Simon Rego, PsyD, directeur associé de la formation en psychologie au Montefiore Medical Center de New York, est intrigué par cette notion mais souhaite voir si d'autres patients apparaissent dans d'autres villes et pays au fil du temps.
Nous savons que, même si les thèmes centraux sont assez stables, des changements se produisent, dit-il. Par exemple, après le 11 septembre, nous avons vu beaucoup de contenus délirants sur les terroristes. Avec la croissance exponentielle de la télé-réalité et l'utilisation des webcams personnelles et de Facebook, certaines personnes peuvent être susceptibles de développer un délire de type Truman Show. Le danger est l'auto-étiquetage, c'est-à-dire que nous créons un phénomène et non que nous en découvrons un. Il y a une différence.
Carole Lieberman, MD, psychiatre des médias basée à Beverly Hills, déclare : "Il ne fait aucun doute que la télé-réalité est dangereuse pour la psyché de nos nations. Le délire du Truman Show n'a pas été intégré au Manuel diagnostique et statistique de l'Association américaine de psychiatrie, et il est peu probable qu'il le soit de sitôt. Cependant, cela n'annule pas nécessairement les expériences cliniques du Dr Gold.
Ian Gold affirme que, bien que le film TheTruman Show ait été joué pour rire, il y avait un courant d'horreur sous-jacent très puissant, qui rendait compte de ce que serait cet environnement artificiel. Imaginez que personne ne soit authentique [dans votre vie], que chacune de vos rencontres soit observée et que vous soyez totalement seul. Les courriels que j'ai reçus depuis la publication de l'histoire m'ont fait comprendre à quel point cette expérience est terrifiante.
Son frère est d'accord avec la gravité du sujet. Joel Gold a été gêné par certains blogueurs qui ont qualifié de frivole le délire du Truman Show.
Il s'agit d'une maladie mentale grave, ce n'est pas de la frivolité ou une forme de narcissisme. C'est une maladie mentale grave et persistante et nous ne voulons pas la prendre à la légère. Si vous pensez que le monde entier est frauduleux, c'est incroyablement pénible.
La culture populaire est-elle à blâmer ?
L'omniprésence de la télé-réalité et de phénomènes culturels comme YouTube prédit-elle davantage de diagnostics de délires du Truman Show à l'avenir ? Joel Gold le pense.
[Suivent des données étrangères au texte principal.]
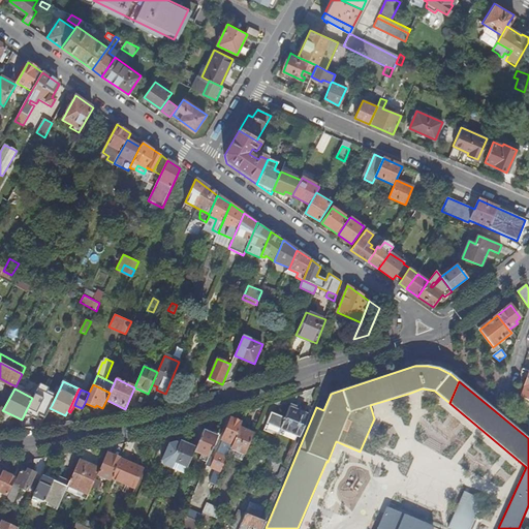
[(32,410),(45,416),(50,408),(52,405),(37,398),(32,410)]
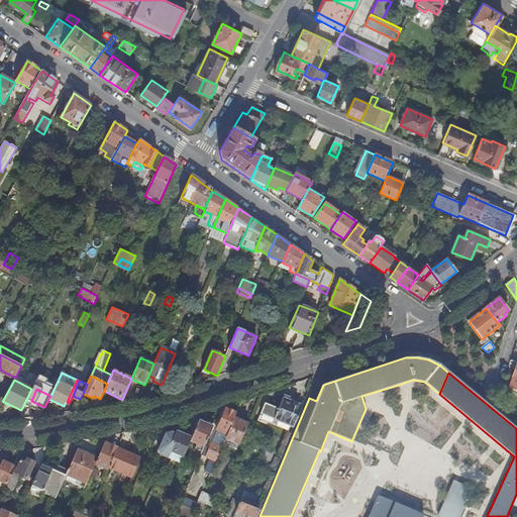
[(293,427),(302,406),(283,398),(279,409),(274,419),(293,427)]
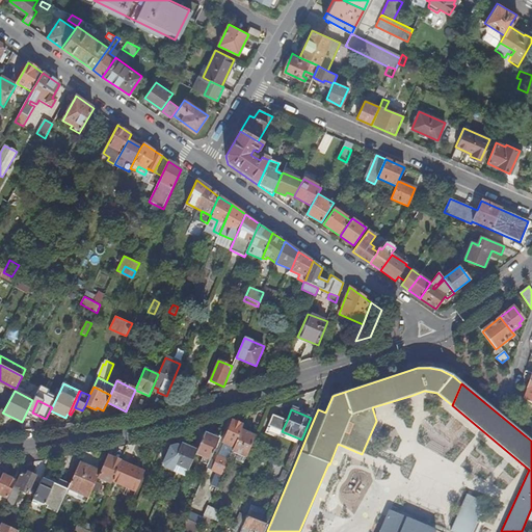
[(267,425),(282,431),(287,421),(271,415),(267,425)]
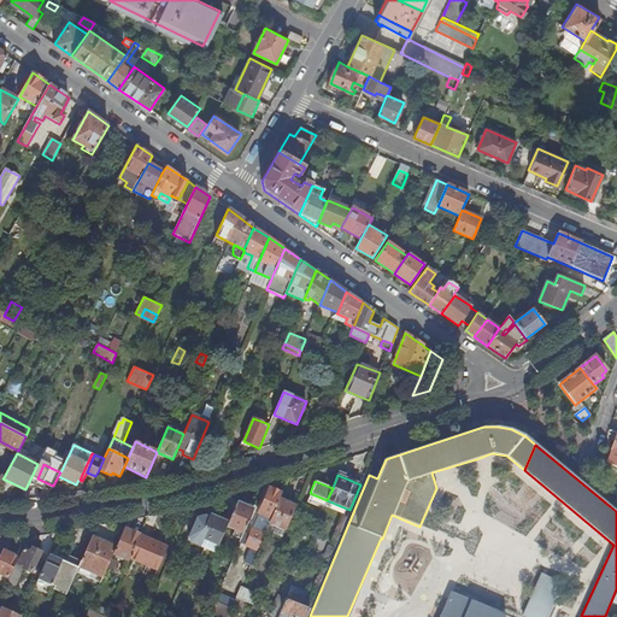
[(250,534),(246,545),(252,547),(245,562),(252,565),(269,523),(280,499),(282,493),(270,487),(260,507),(258,513),(250,534)]
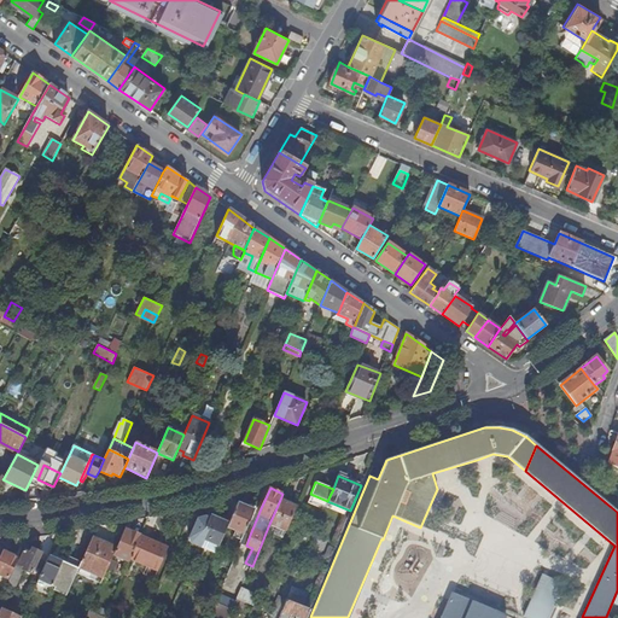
[(269,524),(286,531),(296,511),(297,507),(280,500),(269,524)]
Nous avons la tempête parfaite de la télé-réalité et d'Internet. Ce sont des influences puissantes dans la culture dans laquelle nous vivons et pour certaines personnes prédisposées, cela peut être écrasant et déclencher un épisode [psychotique]. La pression de la vie dans une grande communauté connectée peut faire ressortir le côté instable de personnes plus vulnérables.
Les deux médecins n'ont pas cherché la célébrité ou la gloire et se disent un peu dépassés par l'attention des médias. Ils ont été inondés de courriels et d'appels merveilleux et inattendus de cliniciens, de patients et de collègues désireux de partager leur histoire. Ils ont maintenant travaillé sur une vingtaine de cas.
Le bon côté de la publicité, c'est la possibilité d'étudier ce phénomène à fond et d'en apprendre quelque chose, dit Ian Gold. Son frère ajoute : "Le délire du Truman Show pose plus de questions qu'il n'apporte de réponses.
Les Gold travaillent sur un article médical qui présentera une série de cas illustratifs. Compte tenu des réactions récentes à nos travaux, le délire du Truman Show est peut-être plus répandu que nous ne le pensons, dit Joel Gold.
Ian Gold ajoute : "La télé-réalité ne provoque pas le délire, mais y a-t-il quelque chose dans la télé-réalité qui soit particulièrement approprié pour exprimer le délire une fois qu'il s'est développé ? Nous ne le savons pas encore, mais c'est fascinant à explorer. Il y a quelque chose dans la célébrité à laquelle les gens réagissent. Mon hypothèse est que les délires sont liés à nos relations avec d'autres personnes et que les nouveaux médias créent une communauté plus large avec plus de menaces et d'opportunités.